## Task description
Reproduce the rows word for word from the very beginning through the line that contains "The bot currently", inclusive, and leave the pictures out of your answer.

## Entries supplied
* * *

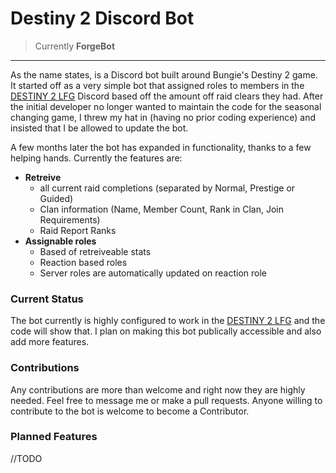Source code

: # Destiny 2 Discord Bot 
> Currently **ForgeBot**
---

As the name states, is a Discord bot built around Bungie's Destiny 2 game. It started off as a very simple bot that assigned roles to members in the [DESTINY 2 LFG](https://discord.gg/2Bxnjsv) Discord based off the amount off raid clears they had. After the initial developer no longer wanted to maintain the code for the seasonal changing game, I threw my hat in (having no prior coding experience) and insisted that I be allowed to update the bot.

A few months later the bot has expanded in functionality, thanks to a few helping hands. Currently the features are:

 - **Retreive** 
   - all current raid completions (separated by Normal, Prestige or Guided)
   - Clan information (Name, Member Count, Rank in Clan, Join Requirements)
   - Raid Report Ranks
 - **Assignable roles**
   - Based of retreiveable stats
   - Reaction based roles
   - Server roles are automatically updated on reaction role
   
  
### Current Status
The bot currently is highly configured to work in the [DESTINY 2 LFG](https://discord.gg/2Bxnjsv) and the code will show that. I plan on making this bot publically accessible and also add more features.


### Contributions
Any contributions are more than welcome and right now they are highly needed. Feel free to message me or make a pull requests. Anyone willing to contribute to the bot is welcome to become a Contributor. 

### Planned Features

//TODO
 
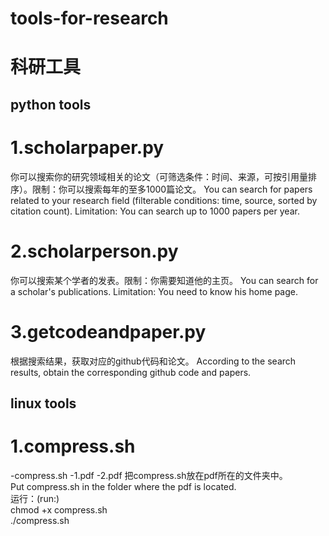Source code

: # tools-for-research
# 科研工具
## python tools
# 1.scholarpaper.py
你可以搜索你的研究领域相关的论文（可筛选条件：时间、来源，可按引用量排序）。限制：你可以搜索每年的至多1000篇论文。
You can search for papers related to your research field (filterable conditions: time, source, sorted by citation count). Limitation: You can search up to 1000 papers per year.
# 2.scholarperson.py
你可以搜索某个学者的发表。限制：你需要知道他的主页。
You can search for a scholar's publications. Limitation: You need to know his home page.
# 3.getcodeandpaper.py
根据搜索结果，获取对应的github代码和论文。
According to the search results, obtain the corresponding github code and papers.
## linux tools
# 1.compress.sh
-compress.sh
-1.pdf
-2.pdf
把compress.sh放在pdf所在的文件夹中。  
Put compress.sh in the folder where the pdf is located.  
运行：(run:)  
chmod +x compress.sh  
./compress.sh
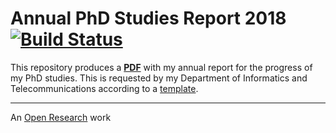 # Annual PhD Studies Report 2018 [![Build Status](https://travis-ci.org/pothitos/PhD_Report_2018.svg?branch=master)](https://travis-ci.org/pothitos/PhD_Report_2018)

This repository produces a
[__PDF__](http://di.uoa.gr/~pothitos/papers/PhD_Report_2018.pdf)
with my annual report for the progress of my PhD studies.
This is requested by my Department of Informatics and
Telecommunications according to a
[template](http://www.di.uoa.gr/sites/default/files/YPOMNHMA_ETHSIAS_PROODOY_YPOPSIFIOY_DIDAKTORA.docx).

---

An [Open
Research](https://gist.github.com/pothitos/ec5f4f66ddd113aea6bac4094690d72e)
work
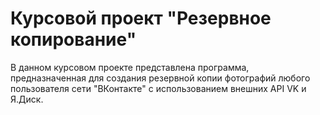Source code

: # Курсовой проект "Резервное копирование" #

В данном курсовом проекте представлена программа, предназначенная 
для создания резервной копии фотографий любого пользователя 
сети "ВКонтакте" с использованием внешних API VK и Я.Диск.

* * *

## Answer to the problem
Source code

: # Destiny 2 Discord Bot 
> Currently **ForgeBot**
---

As the name states, is a Discord bot built around Bungie's Destiny 2 game. It started off as a very simple bot that assigned roles to members in the [DESTINY 2 LFG](https://discord.gg/2Bxnjsv) Discord based off the amount off raid clears they had. After the initial developer no longer wanted to maintain the code for the seasonal changing game, I threw my hat in (having no prior coding experience) and insisted that I be allowed to update the bot.

A few months later the bot has expanded in functionality, thanks to a few helping hands. Currently the features are:

 - **Retreive** 
   - all current raid completions (separated by Normal, Prestige or Guided)
   - Clan information (Name, Member Count, Rank in Clan, Join Requirements)
   - Raid Report Ranks
 - **Assignable roles**
   - Based of retreiveable stats
   - Reaction based roles
   - Server roles are automatically updated on reaction role
   
  
### Current Status
The bot currently is highly configured to work in the [DESTINY 2 LFG](https://discord.gg/2Bxnjsv) and the code will show that. I plan on making this bot publically accessible and also add more features.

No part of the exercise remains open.